### DIRECTIVE
Please copy exactly the lines from the first in the records through the line that contains "- sql2加写锁，如下图的case，会有四个写锁", but not the pictures.

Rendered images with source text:

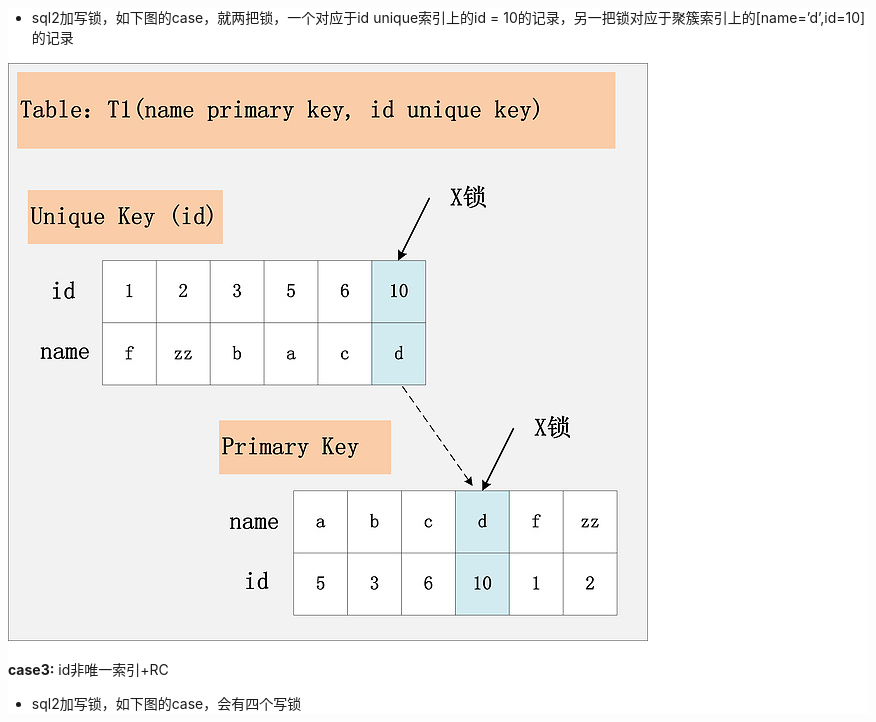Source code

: - sql2加写锁，如下图的case，就两把锁，一个对应于id unique索引上的id = 10的记录，另一把锁对应于聚簇索引上的[name=’d’,id=10]的记录

![180323_LOCK3.jpg](/imgs/180323/180323_LOCK3.jpg)

**case3:** id非唯一索引+RC

- sql2加写锁，如下图的case，会有四个写锁
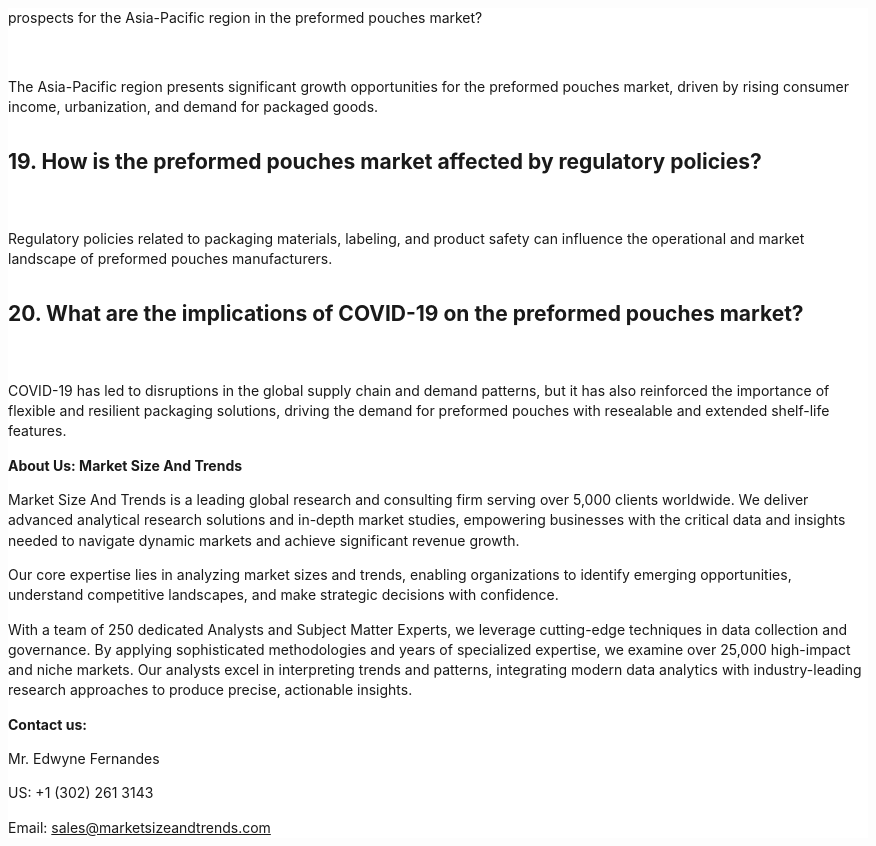 prospects for the Asia-Pacific region in the preformed pouches market?</h2><p>&nbsp;</p><p>The Asia-Pacific region presents significant growth opportunities for the preformed pouches market, driven by rising consumer income, urbanization, and demand for packaged goods.</p><h2>19. How is the preformed pouches market affected by regulatory policies?</h2><p>&nbsp;</p><p>Regulatory policies related to packaging materials, labeling, and product safety can influence the operational and market landscape of preformed pouches manufacturers.</p><h2>20. What are the implications of COVID-19 on the preformed pouches market?</h2><p>&nbsp;</p><p>COVID-19 has led to disruptions in the global supply chain and demand patterns, but it has also reinforced the importance of flexible and resilient packaging solutions, driving the demand for preformed pouches with resealable and extended shelf-life features.</p></body></html></p><p><strong>About Us:&nbsp;Market Size And Trends</strong></p><p>Market Size And Trends&nbsp;is a leading global research and consulting firm serving over 5,000 clients worldwide. We deliver advanced analytical research solutions and in-depth market studies, empowering businesses with the critical data and insights needed to navigate dynamic markets and achieve significant revenue growth.</p><p>Our core expertise lies in analyzing market sizes and trends, enabling organizations to identify emerging opportunities, understand competitive landscapes, and make strategic decisions with confidence.</p><p>With a team of 250 dedicated Analysts and Subject Matter Experts, we leverage cutting-edge techniques in data collection and governance. By applying sophisticated methodologies and years of specialized expertise, we examine over 25,000 high-impact and niche markets. Our analysts excel in interpreting trends and patterns, integrating modern data analytics with industry-leading research approaches to produce precise, actionable insights.</p><p><strong>Contact us:</strong></p><p>Mr. Edwyne Fernandes</p><p>US: +1 (302) 261 3143</p><p>Email: <a href="mailto:sales@marketsizeandtrends.com">sales@marketsizeandtrends.com</a>&nbsp;</p>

### SOLVED PROBLEM
Source code

: - sql2加写锁，如下图的case，就两把锁，一个对应于id unique索引上的id = 10的记录，另一把锁对应于聚簇索引上的[name=’d’,id=10]的记录

![180323_LOCK3.jpg](/imgs/180323/180323_LOCK3.jpg)

**case3:** id非唯一索引+RC

- sql2加写锁，如下图的case，会有四个写锁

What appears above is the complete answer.